_Written problem_
Rewrite the lines starting at the one containing "phylum: Mollusca" and ending at the one containing "scientific name: Limulus polyphemus", replacing "scientific name" with "species" and leaving everything else unchanged.

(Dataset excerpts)

---------------

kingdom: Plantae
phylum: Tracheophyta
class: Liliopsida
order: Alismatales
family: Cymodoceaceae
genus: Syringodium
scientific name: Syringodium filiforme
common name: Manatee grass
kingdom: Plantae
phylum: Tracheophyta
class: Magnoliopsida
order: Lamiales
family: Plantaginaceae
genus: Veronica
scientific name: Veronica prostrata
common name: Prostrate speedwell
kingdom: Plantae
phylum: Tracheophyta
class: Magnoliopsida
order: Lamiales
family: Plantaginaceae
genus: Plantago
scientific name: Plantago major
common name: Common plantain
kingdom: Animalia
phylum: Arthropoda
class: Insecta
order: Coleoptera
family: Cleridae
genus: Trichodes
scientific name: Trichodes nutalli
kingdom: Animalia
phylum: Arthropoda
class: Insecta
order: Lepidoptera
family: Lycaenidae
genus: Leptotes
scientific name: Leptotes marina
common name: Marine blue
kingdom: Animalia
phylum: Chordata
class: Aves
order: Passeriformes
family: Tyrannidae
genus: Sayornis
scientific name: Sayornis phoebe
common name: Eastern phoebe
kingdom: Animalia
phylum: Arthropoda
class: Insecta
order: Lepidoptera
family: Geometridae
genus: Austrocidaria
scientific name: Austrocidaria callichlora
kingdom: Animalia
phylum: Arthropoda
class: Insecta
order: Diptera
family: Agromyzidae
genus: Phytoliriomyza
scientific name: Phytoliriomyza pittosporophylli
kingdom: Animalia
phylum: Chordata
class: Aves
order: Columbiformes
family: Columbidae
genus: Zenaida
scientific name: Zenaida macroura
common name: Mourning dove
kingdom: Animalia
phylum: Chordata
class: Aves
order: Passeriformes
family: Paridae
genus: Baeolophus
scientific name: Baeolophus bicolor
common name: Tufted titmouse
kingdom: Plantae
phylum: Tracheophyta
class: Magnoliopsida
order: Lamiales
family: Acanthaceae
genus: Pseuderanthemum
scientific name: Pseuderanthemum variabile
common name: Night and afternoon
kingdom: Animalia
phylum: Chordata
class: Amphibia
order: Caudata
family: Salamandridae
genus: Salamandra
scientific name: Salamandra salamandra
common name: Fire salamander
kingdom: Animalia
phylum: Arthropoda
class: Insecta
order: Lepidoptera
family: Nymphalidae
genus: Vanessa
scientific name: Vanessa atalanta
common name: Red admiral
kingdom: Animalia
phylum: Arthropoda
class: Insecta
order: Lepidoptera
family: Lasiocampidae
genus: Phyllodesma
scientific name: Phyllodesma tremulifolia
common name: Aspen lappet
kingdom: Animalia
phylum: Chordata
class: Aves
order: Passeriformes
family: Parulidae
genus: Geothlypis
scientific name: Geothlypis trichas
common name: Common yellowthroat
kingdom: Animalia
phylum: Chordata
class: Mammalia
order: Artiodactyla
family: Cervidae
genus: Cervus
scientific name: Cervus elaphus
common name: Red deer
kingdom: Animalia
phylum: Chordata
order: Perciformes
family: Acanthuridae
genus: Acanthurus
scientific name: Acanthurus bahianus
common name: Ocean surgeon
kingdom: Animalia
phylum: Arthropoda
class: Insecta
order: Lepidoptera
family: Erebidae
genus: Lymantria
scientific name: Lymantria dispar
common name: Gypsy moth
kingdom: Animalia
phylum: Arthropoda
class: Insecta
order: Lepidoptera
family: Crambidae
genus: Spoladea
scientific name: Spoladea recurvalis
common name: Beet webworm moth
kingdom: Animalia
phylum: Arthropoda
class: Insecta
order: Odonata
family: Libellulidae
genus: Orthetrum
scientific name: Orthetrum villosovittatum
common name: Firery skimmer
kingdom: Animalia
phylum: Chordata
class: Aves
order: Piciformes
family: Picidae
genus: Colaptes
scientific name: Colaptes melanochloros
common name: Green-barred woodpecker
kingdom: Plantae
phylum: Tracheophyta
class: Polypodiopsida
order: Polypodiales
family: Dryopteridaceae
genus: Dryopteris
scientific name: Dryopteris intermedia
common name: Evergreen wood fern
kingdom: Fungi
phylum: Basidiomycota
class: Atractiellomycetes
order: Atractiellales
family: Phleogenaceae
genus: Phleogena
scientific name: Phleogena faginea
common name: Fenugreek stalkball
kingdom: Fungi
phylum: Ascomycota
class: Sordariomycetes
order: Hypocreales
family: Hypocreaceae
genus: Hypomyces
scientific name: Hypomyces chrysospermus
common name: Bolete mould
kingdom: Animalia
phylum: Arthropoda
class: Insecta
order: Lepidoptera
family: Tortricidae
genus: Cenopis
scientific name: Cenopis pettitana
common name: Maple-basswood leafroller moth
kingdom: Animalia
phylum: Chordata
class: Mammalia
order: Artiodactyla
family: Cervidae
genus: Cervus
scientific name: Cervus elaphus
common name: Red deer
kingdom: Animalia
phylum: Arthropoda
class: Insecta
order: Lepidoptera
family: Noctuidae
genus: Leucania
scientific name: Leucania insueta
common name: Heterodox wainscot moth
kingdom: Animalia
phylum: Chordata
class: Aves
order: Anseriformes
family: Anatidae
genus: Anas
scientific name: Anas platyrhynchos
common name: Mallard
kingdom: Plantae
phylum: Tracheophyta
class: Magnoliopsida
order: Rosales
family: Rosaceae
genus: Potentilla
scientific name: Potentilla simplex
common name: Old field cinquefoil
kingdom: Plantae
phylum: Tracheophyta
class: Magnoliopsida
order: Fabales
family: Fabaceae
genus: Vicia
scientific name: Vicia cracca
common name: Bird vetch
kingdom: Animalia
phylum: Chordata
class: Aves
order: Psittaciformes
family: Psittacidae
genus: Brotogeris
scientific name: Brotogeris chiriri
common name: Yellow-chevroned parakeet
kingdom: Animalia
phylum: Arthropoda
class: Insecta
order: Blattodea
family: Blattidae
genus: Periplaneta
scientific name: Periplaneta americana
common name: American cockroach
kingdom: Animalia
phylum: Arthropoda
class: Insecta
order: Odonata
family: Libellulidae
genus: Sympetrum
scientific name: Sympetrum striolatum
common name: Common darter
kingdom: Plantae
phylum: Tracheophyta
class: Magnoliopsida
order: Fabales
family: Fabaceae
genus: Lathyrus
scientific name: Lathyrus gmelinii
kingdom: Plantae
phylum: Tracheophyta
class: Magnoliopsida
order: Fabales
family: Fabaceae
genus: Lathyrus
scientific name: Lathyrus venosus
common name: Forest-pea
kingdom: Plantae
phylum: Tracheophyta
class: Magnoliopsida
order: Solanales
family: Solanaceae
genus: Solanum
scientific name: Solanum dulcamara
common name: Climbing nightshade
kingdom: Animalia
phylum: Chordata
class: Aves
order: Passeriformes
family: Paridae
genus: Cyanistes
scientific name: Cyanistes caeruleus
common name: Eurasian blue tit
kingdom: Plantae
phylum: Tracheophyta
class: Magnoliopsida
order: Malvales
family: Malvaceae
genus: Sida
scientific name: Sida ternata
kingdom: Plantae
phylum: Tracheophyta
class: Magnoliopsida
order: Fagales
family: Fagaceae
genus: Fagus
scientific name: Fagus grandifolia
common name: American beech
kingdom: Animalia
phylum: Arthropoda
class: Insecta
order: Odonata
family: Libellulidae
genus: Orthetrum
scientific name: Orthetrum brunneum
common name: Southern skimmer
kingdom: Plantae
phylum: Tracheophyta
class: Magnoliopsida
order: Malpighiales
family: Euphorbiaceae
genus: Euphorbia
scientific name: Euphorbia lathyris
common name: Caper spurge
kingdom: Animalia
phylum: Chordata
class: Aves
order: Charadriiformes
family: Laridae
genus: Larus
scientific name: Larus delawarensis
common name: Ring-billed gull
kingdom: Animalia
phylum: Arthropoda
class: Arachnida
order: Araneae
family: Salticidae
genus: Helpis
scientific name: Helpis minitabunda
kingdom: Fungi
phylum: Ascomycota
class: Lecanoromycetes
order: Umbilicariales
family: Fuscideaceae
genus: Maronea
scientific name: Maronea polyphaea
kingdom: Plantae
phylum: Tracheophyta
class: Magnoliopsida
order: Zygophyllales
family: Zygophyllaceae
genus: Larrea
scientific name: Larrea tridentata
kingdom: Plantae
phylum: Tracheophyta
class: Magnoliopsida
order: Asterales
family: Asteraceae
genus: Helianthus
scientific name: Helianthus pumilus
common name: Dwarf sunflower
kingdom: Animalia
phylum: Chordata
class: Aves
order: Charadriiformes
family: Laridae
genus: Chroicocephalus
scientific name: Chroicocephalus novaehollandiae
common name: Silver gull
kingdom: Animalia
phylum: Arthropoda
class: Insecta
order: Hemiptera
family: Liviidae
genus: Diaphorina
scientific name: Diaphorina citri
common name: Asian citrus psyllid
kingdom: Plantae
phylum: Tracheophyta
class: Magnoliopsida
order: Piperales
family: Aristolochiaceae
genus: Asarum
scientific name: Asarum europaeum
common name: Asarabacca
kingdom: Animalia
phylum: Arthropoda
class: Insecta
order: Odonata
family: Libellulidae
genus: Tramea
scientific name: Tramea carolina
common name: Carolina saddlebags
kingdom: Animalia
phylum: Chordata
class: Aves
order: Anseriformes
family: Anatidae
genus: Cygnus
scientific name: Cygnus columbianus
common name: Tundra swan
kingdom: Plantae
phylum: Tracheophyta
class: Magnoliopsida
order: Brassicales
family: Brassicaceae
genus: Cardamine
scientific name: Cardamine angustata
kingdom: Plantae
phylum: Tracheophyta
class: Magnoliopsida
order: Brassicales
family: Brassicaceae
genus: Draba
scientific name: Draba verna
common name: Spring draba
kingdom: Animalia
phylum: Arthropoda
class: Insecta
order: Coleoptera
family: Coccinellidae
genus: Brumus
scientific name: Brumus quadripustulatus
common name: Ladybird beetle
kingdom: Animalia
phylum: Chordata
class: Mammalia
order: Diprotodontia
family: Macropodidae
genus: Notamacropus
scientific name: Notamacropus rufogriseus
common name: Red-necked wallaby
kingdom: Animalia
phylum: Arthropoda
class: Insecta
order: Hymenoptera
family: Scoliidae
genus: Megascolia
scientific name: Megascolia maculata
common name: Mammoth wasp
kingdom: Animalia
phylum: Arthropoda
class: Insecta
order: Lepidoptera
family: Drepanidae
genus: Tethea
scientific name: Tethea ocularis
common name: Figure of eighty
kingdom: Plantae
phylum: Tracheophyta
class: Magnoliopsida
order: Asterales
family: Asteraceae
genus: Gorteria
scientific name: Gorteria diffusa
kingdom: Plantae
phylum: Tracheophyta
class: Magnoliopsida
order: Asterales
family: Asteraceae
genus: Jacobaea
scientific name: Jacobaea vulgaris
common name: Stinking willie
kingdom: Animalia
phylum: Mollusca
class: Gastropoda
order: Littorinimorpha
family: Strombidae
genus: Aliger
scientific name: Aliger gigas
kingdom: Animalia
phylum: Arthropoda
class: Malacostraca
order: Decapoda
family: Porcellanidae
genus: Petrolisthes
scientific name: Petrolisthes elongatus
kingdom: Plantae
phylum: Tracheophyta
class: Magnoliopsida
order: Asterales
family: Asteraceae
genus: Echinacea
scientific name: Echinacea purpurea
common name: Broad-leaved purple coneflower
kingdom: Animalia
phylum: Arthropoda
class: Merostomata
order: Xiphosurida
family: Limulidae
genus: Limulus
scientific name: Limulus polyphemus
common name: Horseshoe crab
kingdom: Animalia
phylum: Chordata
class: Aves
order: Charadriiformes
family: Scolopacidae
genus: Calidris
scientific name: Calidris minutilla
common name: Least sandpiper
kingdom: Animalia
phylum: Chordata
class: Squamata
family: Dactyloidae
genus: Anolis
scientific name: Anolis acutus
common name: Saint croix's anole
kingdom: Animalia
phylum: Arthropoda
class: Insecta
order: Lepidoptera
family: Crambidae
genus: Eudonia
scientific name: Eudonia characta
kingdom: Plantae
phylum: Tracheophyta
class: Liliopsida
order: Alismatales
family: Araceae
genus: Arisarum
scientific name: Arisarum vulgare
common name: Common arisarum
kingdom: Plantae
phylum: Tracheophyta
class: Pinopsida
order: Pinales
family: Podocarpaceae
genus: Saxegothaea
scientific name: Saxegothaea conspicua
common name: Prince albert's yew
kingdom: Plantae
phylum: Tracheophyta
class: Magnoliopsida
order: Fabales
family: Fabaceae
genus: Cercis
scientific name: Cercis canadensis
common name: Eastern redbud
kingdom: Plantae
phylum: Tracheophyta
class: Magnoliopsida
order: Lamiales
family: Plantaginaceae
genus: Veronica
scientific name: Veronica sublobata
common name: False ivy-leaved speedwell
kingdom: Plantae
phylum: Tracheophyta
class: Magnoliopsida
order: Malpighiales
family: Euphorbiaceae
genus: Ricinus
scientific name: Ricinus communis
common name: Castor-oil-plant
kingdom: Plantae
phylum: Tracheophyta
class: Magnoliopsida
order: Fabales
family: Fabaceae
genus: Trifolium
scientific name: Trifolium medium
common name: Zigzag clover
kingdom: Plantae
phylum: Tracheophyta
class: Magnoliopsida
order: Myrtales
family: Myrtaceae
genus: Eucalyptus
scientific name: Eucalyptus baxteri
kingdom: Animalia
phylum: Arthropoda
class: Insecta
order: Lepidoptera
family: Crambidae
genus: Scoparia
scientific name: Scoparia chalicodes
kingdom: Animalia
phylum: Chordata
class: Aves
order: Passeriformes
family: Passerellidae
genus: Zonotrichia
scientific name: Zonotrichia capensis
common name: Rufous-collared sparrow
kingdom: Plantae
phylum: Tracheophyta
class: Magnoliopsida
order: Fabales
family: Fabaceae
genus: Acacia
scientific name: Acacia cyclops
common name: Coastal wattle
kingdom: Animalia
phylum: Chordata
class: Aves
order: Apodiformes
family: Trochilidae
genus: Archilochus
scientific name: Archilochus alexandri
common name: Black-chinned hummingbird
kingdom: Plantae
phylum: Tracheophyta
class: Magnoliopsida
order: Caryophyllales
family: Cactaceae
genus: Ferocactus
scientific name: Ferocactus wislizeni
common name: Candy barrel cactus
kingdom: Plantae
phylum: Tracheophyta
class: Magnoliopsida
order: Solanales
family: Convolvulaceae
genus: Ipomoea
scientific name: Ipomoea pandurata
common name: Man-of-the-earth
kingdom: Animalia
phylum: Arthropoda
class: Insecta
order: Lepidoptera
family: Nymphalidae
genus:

---------------

_Correct result_
phylum: Mollusca
class: Gastropoda
order: Littorinimorpha
family: Strombidae
genus: Aliger
species: Aliger gigas
kingdom: Animalia
phylum: Arthropoda
class: Malacostraca
order: Decapoda
family: Porcellanidae
genus: Petrolisthes
species: Petrolisthes elongatus
kingdom: Plantae
phylum: Tracheophyta
class: Magnoliopsida
order: Asterales
family: Asteraceae
genus: Echinacea
species: Echinacea purpurea
common name: Broad-leaved purple coneflower
kingdom: Animalia
phylum: Arthropoda
class: Merostomata
order: Xiphosurida
family: Limulidae
genus: Limulus
species: Limulus polyphemus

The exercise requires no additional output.